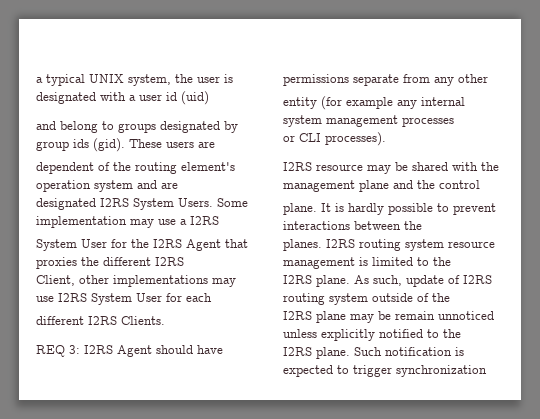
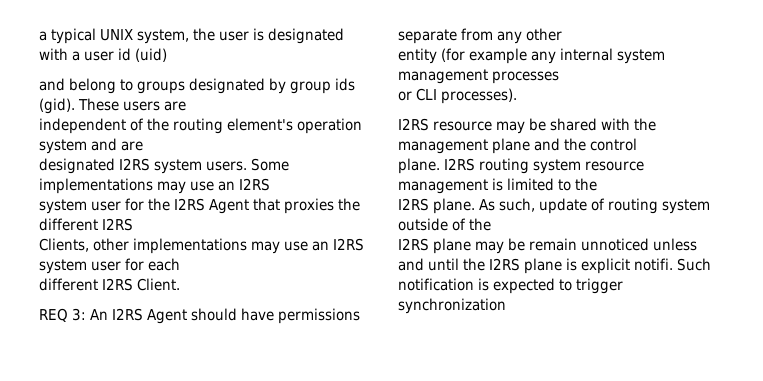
[36,162,94,174] dependent -> [39,118,126,134] independent
[133,198,248,210] [36,216,219,228] [36,239,107,251] System Users. Some implementation may use a I2RS // System User -> [154,158,290,174] [39,178,271,194] [39,199,122,214] system users. Some implementations may use an I2RS // system user
[36,275,75,286] Client, -> [39,238,89,252] Clients,
[58,293,162,305] I2RS System User -> [312,238,365,251] [39,259,122,274] an I2RS system user
[121,316,165,325] Clients. -> [137,278,181,291] Client.
(80, 349) none -> [90,309,109,320] An
[321,203,496,215] [283,221,422,230] [283,239,322,251] It is hardly possible to prevent interactions between the // planes. -> (440, 166) none
[463,275,492,284] I2RS -> (606, 204) none
[321,329,461,341] [283,347,350,359] explicitly notified to the // I2RS plane. -> [398,258,674,274] and until the I2RS plane is explicit notifi.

******************************

§ **EXERCISE**: Leave the pictures out and print the whole listing precisely.

§ **RESPONSE TO THE EXERCISE**:
[36,162,94,174] dependent -> [39,118,126,134] independent
[133,198,248,210] [36,216,219,228] [36,239,107,251] System Users. Some implementation may use a I2RS // System User -> [154,158,290,174] [39,178,271,194] [39,199,122,214] system users. Some implementations may use an I2RS // system user
[36,275,75,286] Client, -> [39,238,89,252] Clients,
[58,293,162,305] I2RS System User -> [312,238,365,251] [39,259,122,274] an I2RS system user
[121,316,165,325] Clients. -> [137,278,181,291] Client.
(80, 349) none -> [90,309,109,320] An
[321,203,496,215] [283,221,422,230] [283,239,322,251] It is hardly possible to prevent interactions between the // planes. -> (440, 166) none
[463,275,492,284] I2RS -> (606, 204) none
[321,329,461,341] [283,347,350,359] explicitly notified to the // I2RS plane. -> [398,258,674,274] and until the I2RS plane is explicit notifi.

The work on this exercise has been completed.